> **TASK REQUIREMENTS**: Counting every line in the records below that holds "lines", give the total and add nothing.

> **SOURCE DATA**:
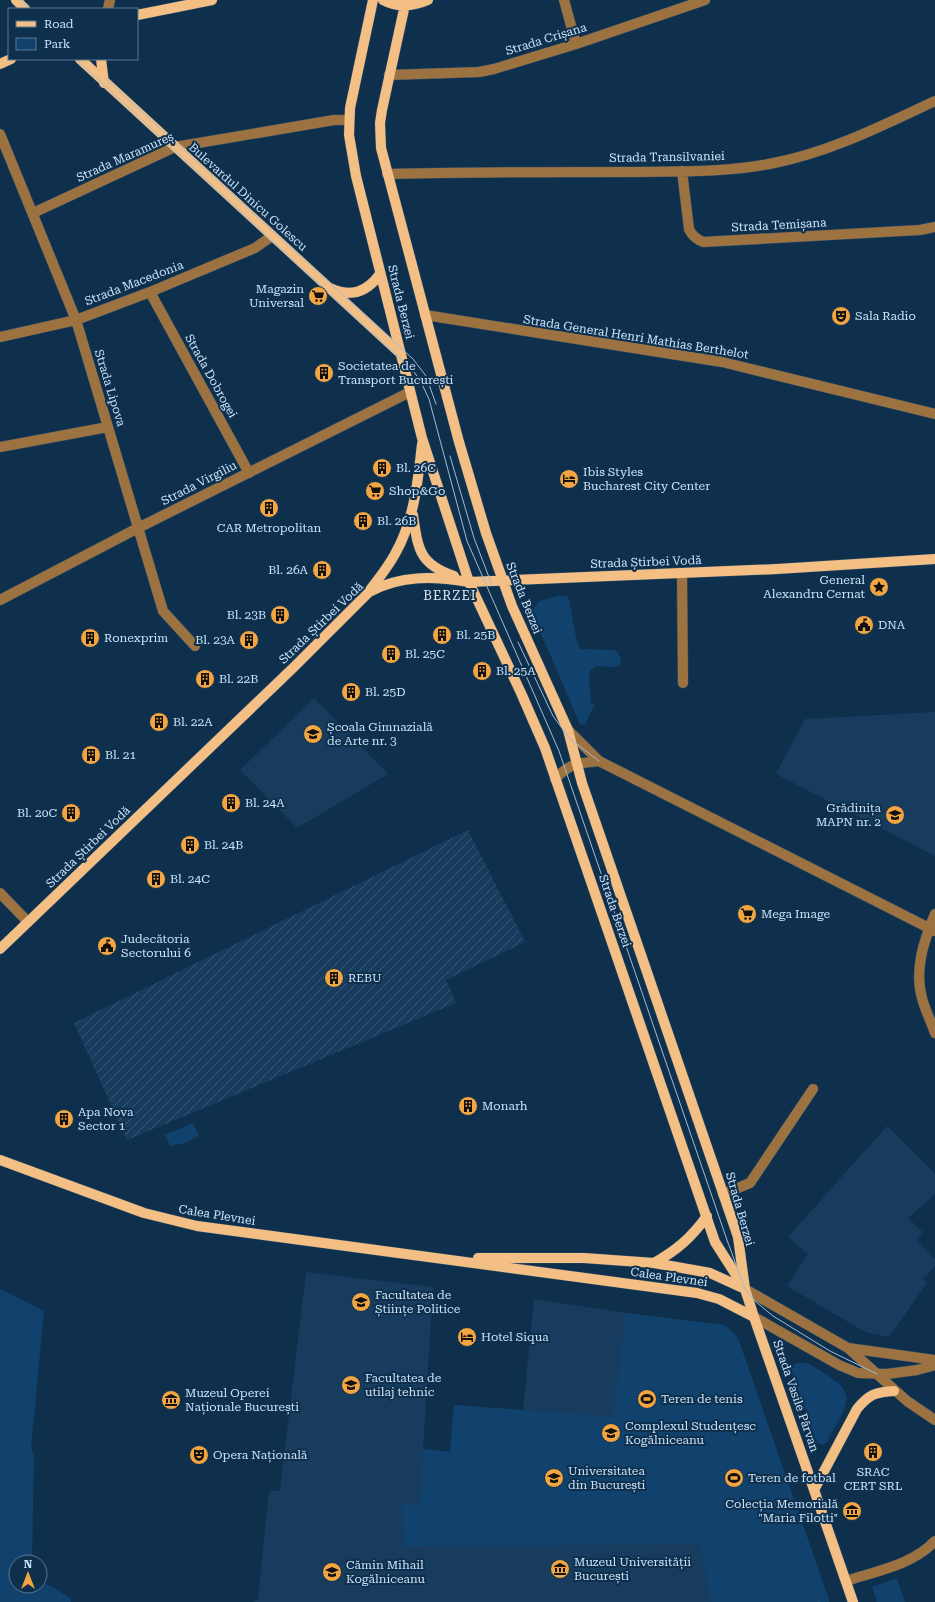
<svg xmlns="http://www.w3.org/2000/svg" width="935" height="1602" font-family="'Roboto Serif',serif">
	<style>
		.built { fill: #183c5e }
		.industrial { fill: url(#industrial-furrows) }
		.forest { fill: url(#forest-firs) }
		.park { fill: #10426d }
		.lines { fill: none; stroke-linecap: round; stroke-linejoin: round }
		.minor-casing { stroke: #2d4d69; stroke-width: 11 }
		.major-casing { stroke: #2d4d69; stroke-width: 11 }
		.minor { stroke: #9d7241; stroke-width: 10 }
		.major { stroke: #f3bf84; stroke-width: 10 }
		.tram { stroke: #a1bcd6; stroke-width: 1 }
		.labels { text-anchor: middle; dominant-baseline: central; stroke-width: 4; stroke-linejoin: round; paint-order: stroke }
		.street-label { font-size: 12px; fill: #cae3fc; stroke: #0f304d }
		.poi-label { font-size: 12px; fill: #cae3fc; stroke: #0f304d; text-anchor: start }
		.neighbourhood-label { font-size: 13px; letter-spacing: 1px; fill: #dae6f3; stroke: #0f304d }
	</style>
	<defs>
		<pattern id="industrial-furrows" width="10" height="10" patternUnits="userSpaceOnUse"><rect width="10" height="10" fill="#183c5e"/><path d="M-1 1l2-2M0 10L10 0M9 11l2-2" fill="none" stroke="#385876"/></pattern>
		<pattern id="forest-firs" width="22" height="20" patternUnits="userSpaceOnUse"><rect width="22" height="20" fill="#10426d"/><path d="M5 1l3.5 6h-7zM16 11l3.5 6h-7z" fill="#315d83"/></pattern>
	</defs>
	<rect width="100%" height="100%" fill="#0f304d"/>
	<path class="built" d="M314,698L388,774L297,828L240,770Z
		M935,712V856L776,774L805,719Z
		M887,1126L935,1174V1194L908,1218L923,1232L916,1240L935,1259V1266L923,1278L927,1283L889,1337L865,1332L787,1286L808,1254L788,1237Z
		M306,1272L433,1287L423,1449L450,1452L454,1405L523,1410L534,1299L626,1313L724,1325L735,1334L739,1341L762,1411L829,1602H253L258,1599L269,1491H280Z"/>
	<path class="industrial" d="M468,830L525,942L446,980L456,1003L127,1140L74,1023Z"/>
	<path class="forest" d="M827,1594L829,1602H795Z"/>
	<path class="park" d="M559,596H566L569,599L577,643L580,649L615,650C620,654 622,659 620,665L615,667L596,666L589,672L591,703L595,704L585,724L582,725L580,724L533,615V610L539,601Z
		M193,1123L199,1136L181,1145L180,1143L171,1147L165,1135Z
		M0,1289L44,1311L31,1448L34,1456L32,1562H16V1586H40V1582H42L56,1589L71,1599V1602H0Z
		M626,1313L724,1325L734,1333L739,1341L827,1594L795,1602H711L700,1544L404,1546L402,1504L420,1506L423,1449L450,1452L454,1405L613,1417Z
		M798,1363H808L827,1375L842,1386L847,1397L844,1410L827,1442L823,1445L819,1444L816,1441L791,1370L794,1364Z
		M897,1578L905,1602H877L872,1587Z"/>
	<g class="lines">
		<defs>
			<path id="minor" d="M564,0L576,44
				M108,9L110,0
				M389,75L479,72L494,69L576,44L705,0
				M0,134L76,320L163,611L195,646
				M682,171L689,229C692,236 696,239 703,242L920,230L935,227
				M387,174C467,172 547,172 626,172C676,171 726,173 774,163C831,152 883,125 935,101
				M33,213L175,147L334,120H349
				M150,292L249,473
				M425,315L722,362L935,414
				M0,337L76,320L150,292L255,248L272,236
				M0,447L108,427
				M682,574L683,683
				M0,600L138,528L410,392
				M568,730L599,761L935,931
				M555,779C571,762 578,764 599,761
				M0,893L28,922
				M935,914C924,940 914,970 922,998C925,1010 931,1021 935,1033
				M723,1194L750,1183L813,1089
				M745,1289L848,1348L907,1401L935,1420
				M754,1317L839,1365L858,1373L887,1374L917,1370L935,1365
				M848,1348L935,1360
				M846,1581C876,1571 913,1565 935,1541"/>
			<path id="major" d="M16,0L25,9
				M373,0L350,108L349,135L356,176L422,438L469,582L521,693L545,748L715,1242L743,1286
				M383,0C398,8 414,6 428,0
				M406,0L382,110L380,123L381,148L459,442L486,533L512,606L568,730L582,783L738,1237L745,1289L754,1317L853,1602
				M137,15L212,0
				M80,59L400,353
				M101,59L104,83
				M0,64L11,59
				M330,288C351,298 367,292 380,274
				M413,515C418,549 419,564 454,576
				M370,590C379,578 388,567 395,554C414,521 418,481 422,444
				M0,949L294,667L369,592C401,575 434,576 469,582L777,569L935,559
				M0,1160L144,1213L197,1226L697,1293L719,1299L754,1317
				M478,1258H584L654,1263L710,1273L745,1289
				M654,1263C677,1250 691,1238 707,1216
				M814,1490L857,1409C869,1394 876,1392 894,1391"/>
		</defs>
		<use href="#minor" class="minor-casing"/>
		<use href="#major" class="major-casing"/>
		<use href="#minor" class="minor"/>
		<use href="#major" class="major"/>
		<path class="tram" d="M20,0L30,9
			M76,59L334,298L402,360L414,372L421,382L429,399L467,541L559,751L727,1240L745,1289L755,1301L773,1316L830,1351L877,1374
			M106,79L413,359L426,376L436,404
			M450,456L474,538L492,585
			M518,642L553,716L570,739L599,761"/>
	</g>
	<defs>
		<symbol id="supermarket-disc" viewBox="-11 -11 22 22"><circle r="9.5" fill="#f2a541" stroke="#0f304d"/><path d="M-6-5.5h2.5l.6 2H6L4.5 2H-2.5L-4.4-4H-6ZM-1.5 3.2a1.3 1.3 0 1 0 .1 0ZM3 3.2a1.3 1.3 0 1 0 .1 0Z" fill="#111"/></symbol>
		<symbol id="theatre-disc" viewBox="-11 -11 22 22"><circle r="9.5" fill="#f2a541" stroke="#0f304d"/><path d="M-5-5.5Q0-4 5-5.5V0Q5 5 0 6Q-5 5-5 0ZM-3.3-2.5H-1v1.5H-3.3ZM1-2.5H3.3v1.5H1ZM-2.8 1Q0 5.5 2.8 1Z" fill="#111"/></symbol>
		<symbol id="building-disc" viewBox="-11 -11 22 22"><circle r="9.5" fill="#f2a541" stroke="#0f304d"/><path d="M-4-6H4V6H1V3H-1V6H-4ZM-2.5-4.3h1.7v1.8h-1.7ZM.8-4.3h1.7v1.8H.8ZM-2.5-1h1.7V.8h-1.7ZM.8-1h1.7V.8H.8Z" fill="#111"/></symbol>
		<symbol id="hotel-disc" viewBox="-11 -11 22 22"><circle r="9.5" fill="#f2a541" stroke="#0f304d"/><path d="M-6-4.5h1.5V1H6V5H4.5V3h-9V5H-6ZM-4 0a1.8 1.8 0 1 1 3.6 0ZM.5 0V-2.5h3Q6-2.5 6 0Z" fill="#111"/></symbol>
		<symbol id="sight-disc" viewBox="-11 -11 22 22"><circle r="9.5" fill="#f2a541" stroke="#0f304d"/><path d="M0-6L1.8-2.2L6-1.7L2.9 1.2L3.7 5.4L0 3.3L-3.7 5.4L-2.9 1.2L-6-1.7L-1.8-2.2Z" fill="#111"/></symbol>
		<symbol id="civic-disc" viewBox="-11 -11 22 22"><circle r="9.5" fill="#f2a541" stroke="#0f304d"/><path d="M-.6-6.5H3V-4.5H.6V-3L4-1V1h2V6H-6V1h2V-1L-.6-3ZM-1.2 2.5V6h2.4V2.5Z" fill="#111"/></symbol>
		<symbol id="school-disc" viewBox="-11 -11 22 22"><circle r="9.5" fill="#f2a541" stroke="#0f304d"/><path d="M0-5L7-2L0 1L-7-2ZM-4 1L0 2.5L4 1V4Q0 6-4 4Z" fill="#111"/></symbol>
		<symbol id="university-disc" viewBox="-11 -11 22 22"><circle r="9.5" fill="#f2a541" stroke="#0f304d"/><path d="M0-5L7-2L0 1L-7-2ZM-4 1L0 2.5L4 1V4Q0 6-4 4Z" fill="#111"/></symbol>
		<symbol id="stadium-disc" viewBox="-11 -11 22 22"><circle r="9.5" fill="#f2a541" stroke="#0f304d"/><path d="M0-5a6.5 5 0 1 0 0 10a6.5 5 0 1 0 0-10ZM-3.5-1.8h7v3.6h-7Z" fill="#111"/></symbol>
		<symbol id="museum-disc" viewBox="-11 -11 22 22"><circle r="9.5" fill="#f2a541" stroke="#0f304d"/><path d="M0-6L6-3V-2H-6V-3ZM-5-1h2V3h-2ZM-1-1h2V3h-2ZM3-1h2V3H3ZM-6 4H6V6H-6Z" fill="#111"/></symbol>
	</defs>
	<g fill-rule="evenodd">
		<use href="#supermarket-disc" x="307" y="285" width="22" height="22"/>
		<use href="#theatre-disc" x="830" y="305" width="22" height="22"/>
		<use href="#building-disc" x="313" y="362" width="22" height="22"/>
		<use href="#building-disc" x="371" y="457" width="22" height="22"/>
		<use href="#hotel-disc" x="558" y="468" width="22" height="22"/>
		<use href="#supermarket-disc" x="364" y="480" width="22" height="22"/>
		<use href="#building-disc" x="258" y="497" width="22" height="22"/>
		<use href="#building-disc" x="352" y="510" width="22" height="22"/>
		<use href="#building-disc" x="311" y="559" width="22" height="22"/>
		<use href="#sight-disc" x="868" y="576" width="22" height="22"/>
		<use href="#building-disc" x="269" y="604" width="22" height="22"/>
		<use href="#civic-disc" x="853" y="614" width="22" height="22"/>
		<use href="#building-disc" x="431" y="624" width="22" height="22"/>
		<use href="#building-disc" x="79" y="627" width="22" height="22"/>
		<use href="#building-disc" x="238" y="629" width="22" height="22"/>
		<use href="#building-disc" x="380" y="643" width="22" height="22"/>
		<use href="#building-disc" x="471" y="660" width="22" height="22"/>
		<use href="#building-disc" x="194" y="668" width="22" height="22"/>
		<use href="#building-disc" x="340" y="681" width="22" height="22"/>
		<use href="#building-disc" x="148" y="711" width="22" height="22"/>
		<use href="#school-disc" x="302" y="723" width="22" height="22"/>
		<use href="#building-disc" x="80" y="744" width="22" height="22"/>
		<use href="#building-disc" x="220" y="792" width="22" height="22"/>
		<use href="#building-disc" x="60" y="802" width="22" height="22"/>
		<use href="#school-disc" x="884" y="804" width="22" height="22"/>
		<use href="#building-disc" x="179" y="834" width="22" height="22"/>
		<use href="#building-disc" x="145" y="868" width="22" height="22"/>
		<use href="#supermarket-disc" x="736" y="903" width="22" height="22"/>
		<use href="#civic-disc" x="96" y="935" width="22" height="22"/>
		<use href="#building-disc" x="323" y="967" width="22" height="22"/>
		<use href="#building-disc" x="457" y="1095" width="22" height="22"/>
		<use href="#building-disc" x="53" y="1108" width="22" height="22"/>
		<use href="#university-disc" x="350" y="1291" width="22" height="22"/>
		<use href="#hotel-disc" x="456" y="1326" width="22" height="22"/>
		<use href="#university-disc" x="340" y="1374" width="22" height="22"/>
		<use href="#stadium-disc" x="636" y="1388" width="22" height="22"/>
		<use href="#museum-disc" x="160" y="1389" width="22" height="22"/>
		<use href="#university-disc" x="600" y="1422" width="22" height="22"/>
		<use href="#building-disc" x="862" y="1441" width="22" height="22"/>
		<use href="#theatre-disc" x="188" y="1444" width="22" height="22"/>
		<use href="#university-disc" x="543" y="1467" width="22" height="22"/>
		<use href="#stadium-disc" x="723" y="1467" width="22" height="22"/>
		<use href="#museum-disc" x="841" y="1500" width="22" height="22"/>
		<use href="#museum-disc" x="549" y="1558" width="22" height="22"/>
		<use href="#university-disc" x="321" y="1561" width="22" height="22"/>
	</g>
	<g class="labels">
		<g class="street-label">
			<text transform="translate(546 39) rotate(-17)">Strada Crișana</text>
			<text transform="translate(125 157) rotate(-24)">Strada Maramureș</text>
			<text transform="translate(667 157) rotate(-1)">Strada Transilvaniei</text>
			<text transform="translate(248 197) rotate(42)">Bulevardul Dinicu Golescu</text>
			<text transform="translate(779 225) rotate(-3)">Strada Temișana</text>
			<text transform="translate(134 283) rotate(-21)">Strada Macedonia</text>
			<text transform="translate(401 302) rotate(76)">Strada Berzei</text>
			<text transform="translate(636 337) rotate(9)">Strada General Henri Mathias Berthelot</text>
			<text transform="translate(211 376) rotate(61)">Strada Dobrogei</text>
			<text transform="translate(110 388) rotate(73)">Strada Lipova</text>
			<text transform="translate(199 483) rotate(-27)">Strada Virgiliu</text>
			<text transform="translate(646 562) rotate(-2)">Strada Știrbei Vodă</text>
			<text transform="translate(524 598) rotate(68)">Strada Berzei</text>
			<text transform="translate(321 623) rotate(-44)">Strada Știrbei Vodă</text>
			<text transform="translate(88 847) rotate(-44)">Strada Știrbei Vodă</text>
			<text transform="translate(615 911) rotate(71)">Strada Berzei</text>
			<text transform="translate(740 1209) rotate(74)">Strada Berzei</text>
			<text transform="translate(217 1215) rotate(9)">Calea Plevnei</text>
			<text transform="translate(669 1277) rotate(8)">Calea Plevnei</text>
			<text transform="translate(796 1396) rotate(71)">Strada Vasile Pârvan</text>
		</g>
		<g class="poi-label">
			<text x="304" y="289" text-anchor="end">Magazin<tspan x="304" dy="14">Universal</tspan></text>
			<text x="855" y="316">Sala Radio</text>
			<text x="338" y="366">Societatea de<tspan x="338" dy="14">Transport București</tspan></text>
			<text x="396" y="468">Bl. 26C</text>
			<text x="583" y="472">Ibis Styles<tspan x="583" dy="14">Bucharest City Center</tspan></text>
			<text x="389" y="491">Shop&amp;Go</text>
			<text x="377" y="521">Bl. 26B</text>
			<text x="269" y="528" text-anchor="middle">CAR Metropolitan</text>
			<text x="308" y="570" text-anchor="end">Bl. 26A</text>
			<text x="865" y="580" text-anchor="end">General<tspan x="865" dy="14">Alexandru Cernat</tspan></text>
			<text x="266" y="615" text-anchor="end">Bl. 23B</text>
			<text x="878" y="625">DNA</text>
			<text x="456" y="635">Bl. 25B</text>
			<text x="104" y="638">Ronexprim</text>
			<text x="235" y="640" text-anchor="end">Bl. 23A</text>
			<text x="405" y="654">Bl. 25C</text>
			<text x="496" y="671">Bl. 25A</text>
			<text x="219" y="679">Bl. 22B</text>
			<text x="365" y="692">Bl. 25D</text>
			<text x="173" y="722">Bl. 22A</text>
			<text x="327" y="727">Școala Gimnazială<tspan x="327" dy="14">de Arte nr. 3</tspan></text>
			<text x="105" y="755">Bl. 21</text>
			<text x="245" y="803">Bl. 24A</text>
			<text x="881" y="808" text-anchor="end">Grădinița<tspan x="881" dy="14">MAPN nr. 2</tspan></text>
			<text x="57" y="813" text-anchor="end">Bl. 20C</text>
			<text x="204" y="845">Bl. 24B</text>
			<text x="170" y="879">Bl. 24C</text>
			<text x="761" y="914">Mega Image</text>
			<text x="121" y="939">Judecătoria<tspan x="121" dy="14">Sectorului 6</tspan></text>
			<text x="348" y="978">REBU</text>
			<text x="482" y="1106">Monarh</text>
			<text x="78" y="1112">Apa Nova<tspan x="78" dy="14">Sector 1</tspan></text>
			<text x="375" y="1295">Facultatea de<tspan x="375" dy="14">Științe Politice</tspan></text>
			<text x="481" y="1337">Hotel Siqua</text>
			<text x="365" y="1378">Facultatea de<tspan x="365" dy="14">utilaj tehnic</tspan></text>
			<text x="185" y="1393">Muzeul Operei<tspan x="185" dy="14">Naționale București</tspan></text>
			<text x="661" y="1399">Teren de tenis</text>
			<text x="625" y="1426">Complexul Studențesc<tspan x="625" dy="14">Kogălniceanu</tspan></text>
			<text x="213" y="1455">Opera Națională</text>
			<text x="568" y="1471">Universitatea<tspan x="568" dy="14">din București</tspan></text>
			<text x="873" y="1472" text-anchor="middle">SRAC<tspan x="873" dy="14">CERT SRL</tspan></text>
			<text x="748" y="1478">Teren de fotbal</text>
			<text x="838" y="1504" text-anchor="end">Colecția Memorială<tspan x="838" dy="14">"Maria Filotti"</tspan></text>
			<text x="574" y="1562">Muzeul Universității<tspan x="574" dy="14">București</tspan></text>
			<text x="346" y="1565">Cămin Mihail<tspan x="346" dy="14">Kogălniceanu</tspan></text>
		</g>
		<g class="neighbourhood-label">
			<text x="450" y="595">BERZEI</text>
		</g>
	</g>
	<rect x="8" y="8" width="130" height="52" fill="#0f304d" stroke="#5a7893"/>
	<rect x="16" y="21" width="20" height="6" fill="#f3bf84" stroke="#5a7893"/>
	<text x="44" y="28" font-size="12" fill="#cae3fc">Road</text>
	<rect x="16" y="38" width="20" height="12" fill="#10426d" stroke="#5a7893"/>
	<text x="44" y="48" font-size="12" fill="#cae3fc">Park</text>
	<g transform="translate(28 1574)"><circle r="19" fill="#0f304d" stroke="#5a7893"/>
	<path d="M0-3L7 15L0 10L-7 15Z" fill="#f2a541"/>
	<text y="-6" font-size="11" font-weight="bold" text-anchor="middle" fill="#cae3fc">N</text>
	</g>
</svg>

> **OUTPUT**: 2